Performance art meets psychological thriller in Canberra’s newest Street Theatre play Pigman’s Lament. Written and performed by Raoul Craemer, Pigman’s is a non-stop one man existential piece outlining the difficulties of living in the shadow of a dark family past.

Craemer is a playwright and stay-at-home Dad with passions for soccer and theatre. Trapped in his Canberra apartment, Craemer is continually harassed by his Nazi grandfather in modern day Australia and the two argue the differences between themselves and what makes a man.

Exploring inter-generational familial themes, notions of duty and masculinity, the choices we make in how we determine our lives and the family secrets we choose to keep, the play questions whether we can reconcile today’s stay-at-home dad with yesterdays soldier.
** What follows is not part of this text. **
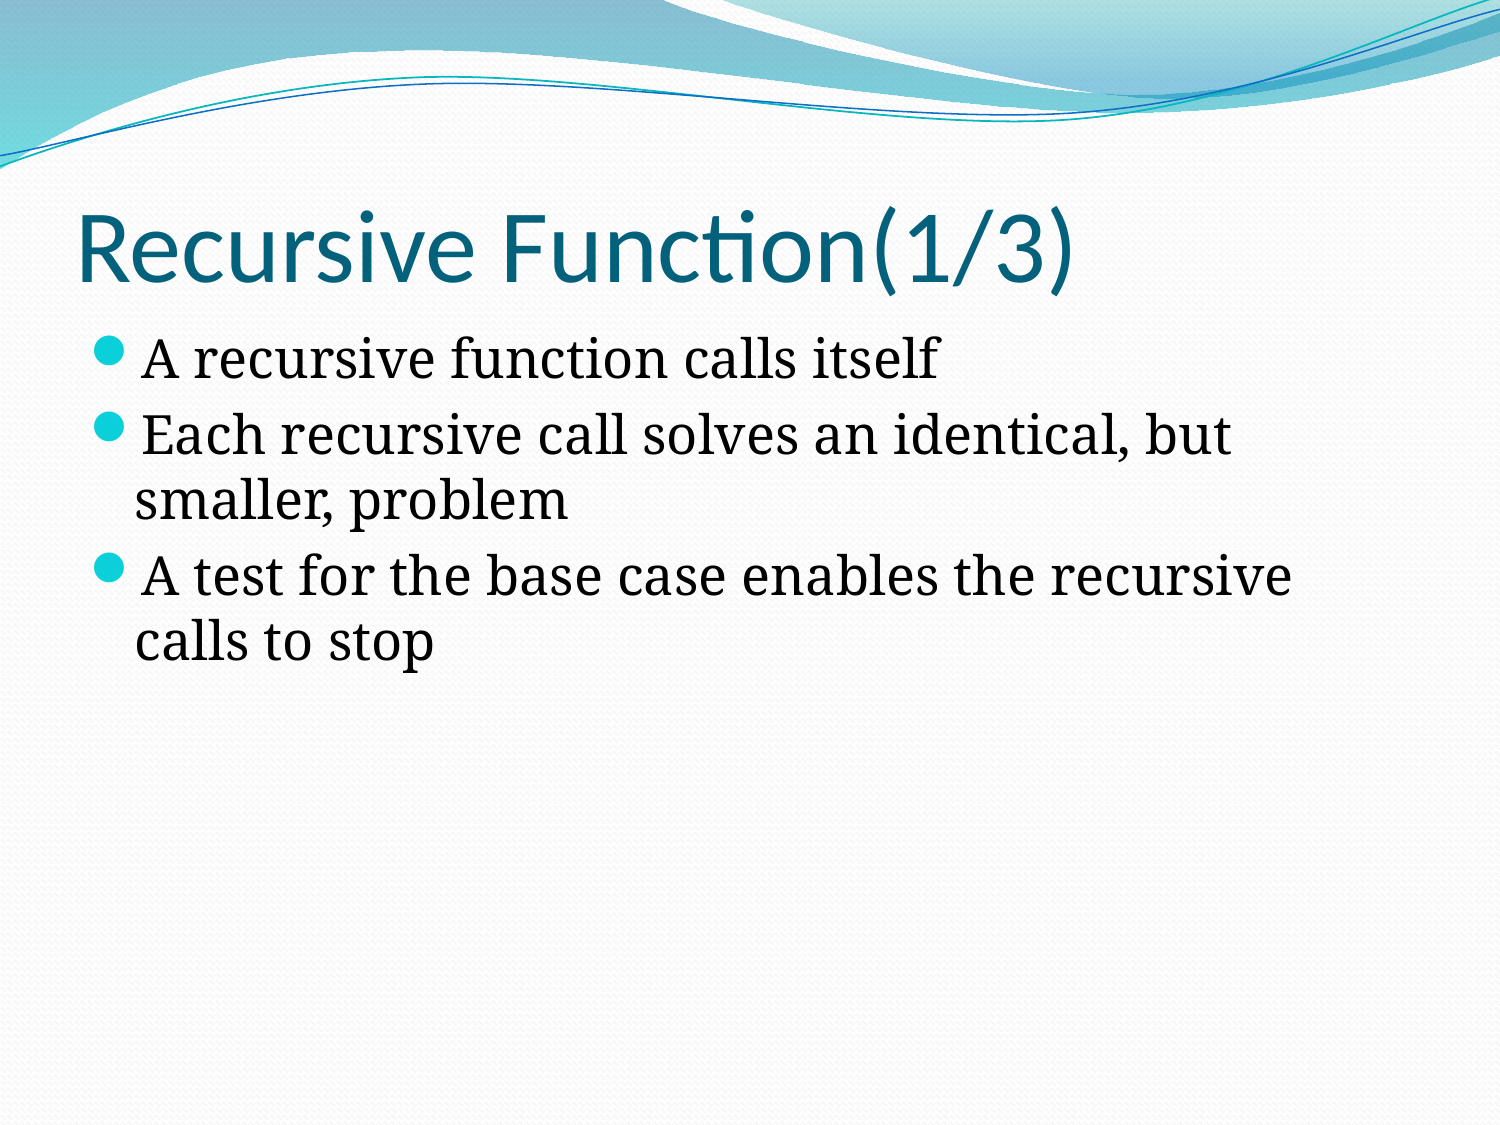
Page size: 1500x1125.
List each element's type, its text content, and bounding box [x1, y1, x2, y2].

list A recursive function calls itself Each recursive call solves an identical, but smaller, problem A test for the base case enables the recursive calls to stop [75, 317, 1425, 1038]
title Recursive Function(1/3) [75, 115, 1425, 303]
Pigman’s Lament is brought to life by acclaimed Portuguese theatre directed Paulo Castro who has devised a show which is dark, funny and moving. The setting created is perfect and well utilised throughout the performance and the haunting lighting design by local Gillian Schwab was perhaps the plays best attribute.
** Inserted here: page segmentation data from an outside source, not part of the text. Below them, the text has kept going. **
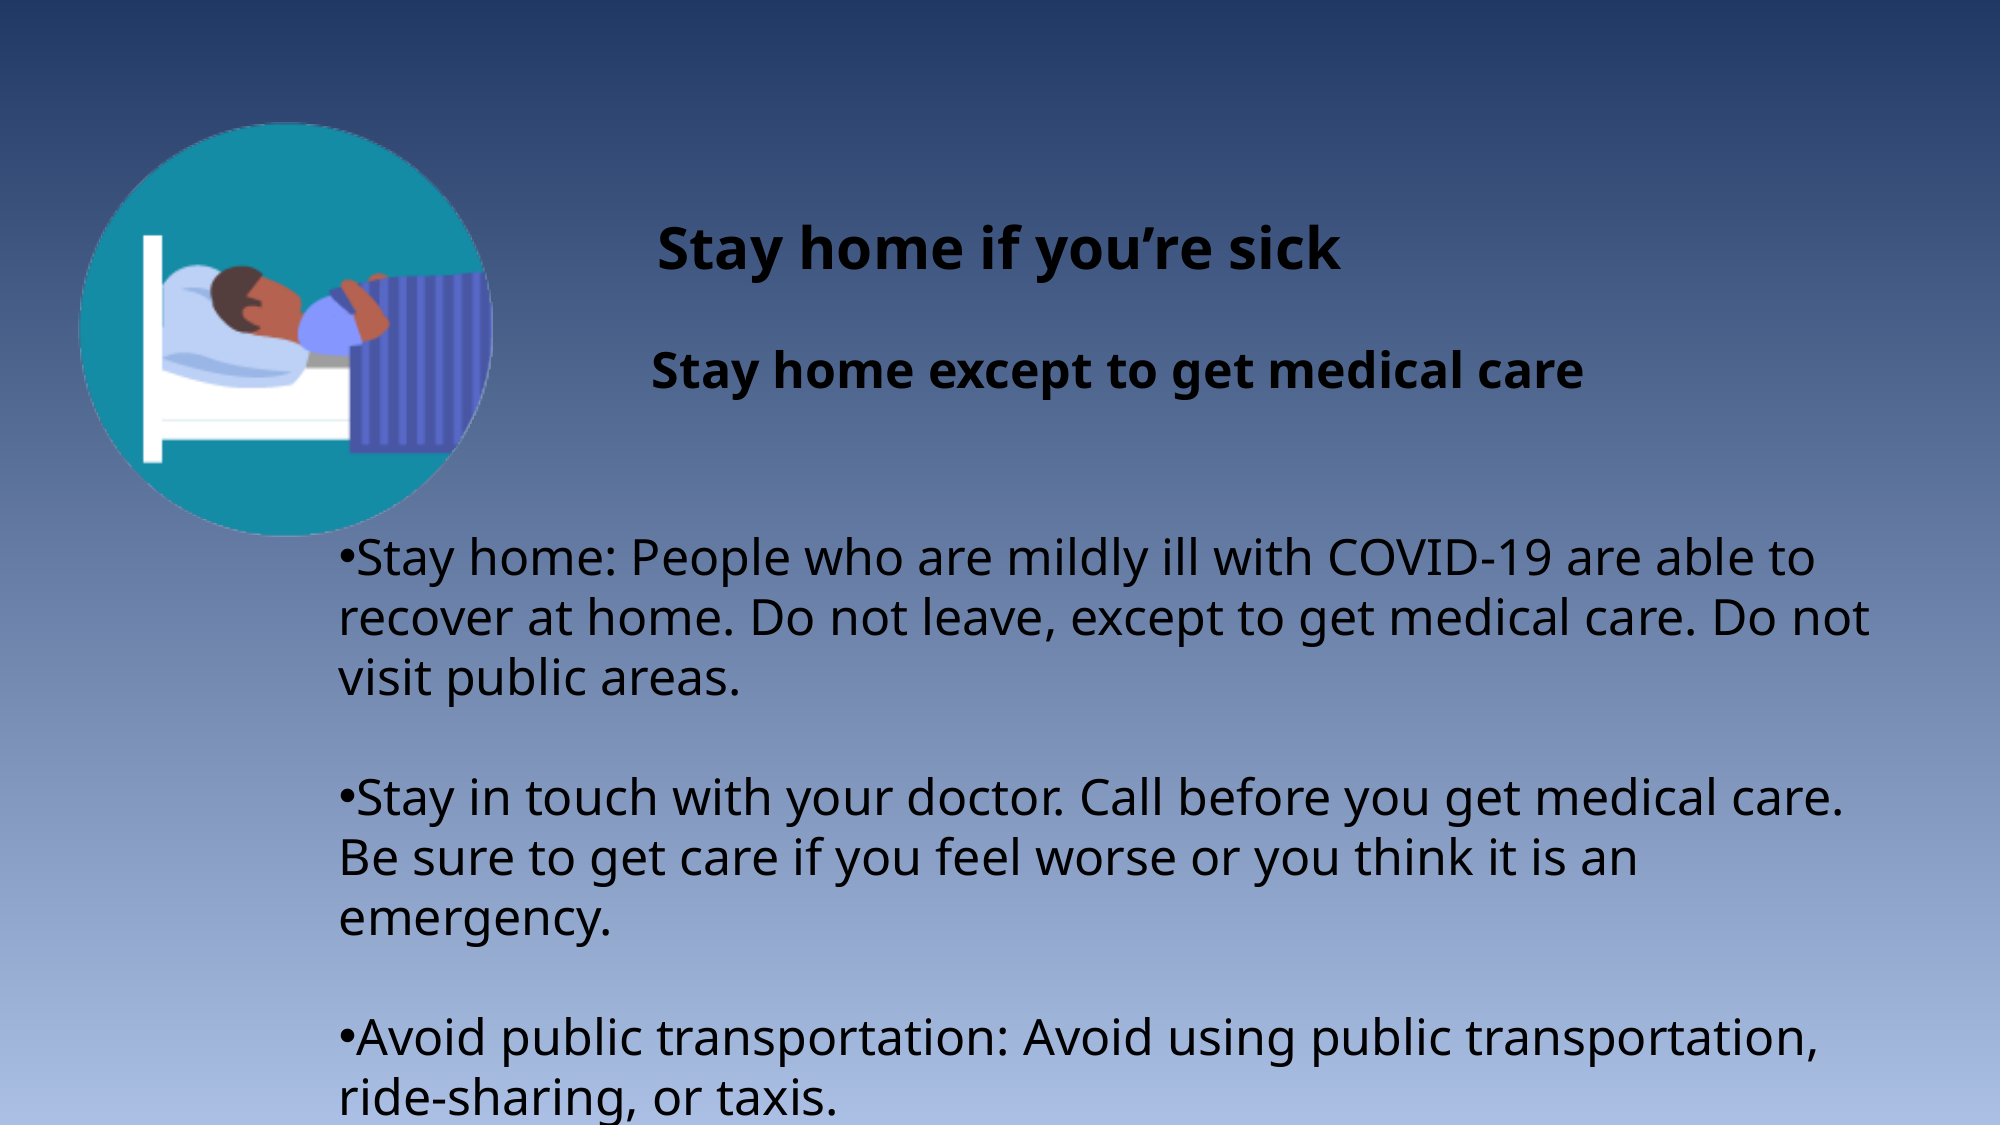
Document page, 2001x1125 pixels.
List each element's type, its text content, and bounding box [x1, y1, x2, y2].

text_box Stay home except to get medical care [637, 331, 1600, 407]
text_box Stay home if you’re sick [643, 203, 1357, 289]
text_box Stay home: People who are mildly ill with COVID-19 are able to recover at home. Do not leave, except to get medical care. Do not visit public areas. Stay in touch with your doctor. Call before you get medical care. Be sure to get care if you feel worse or you think it is an emergency. Avoid public transportation: Avoid using public transportation, ride-sharing, or taxis. [324, 518, 1913, 1125]
picture [77, 121, 497, 541]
Extraordinarily well acted by Raoul, who manages to hold the audience’s attention for a continuous hour and a half (no interval) – I found nuances in his acting similar to David Thewlis (Professor Lupin in Harry Potter).

A Meta, dark, self-deprecating performance piece of which Charlie Kaufman would be proud – on until 3 July, Pigman’s Lament is well worth a night out of the Canberra cold!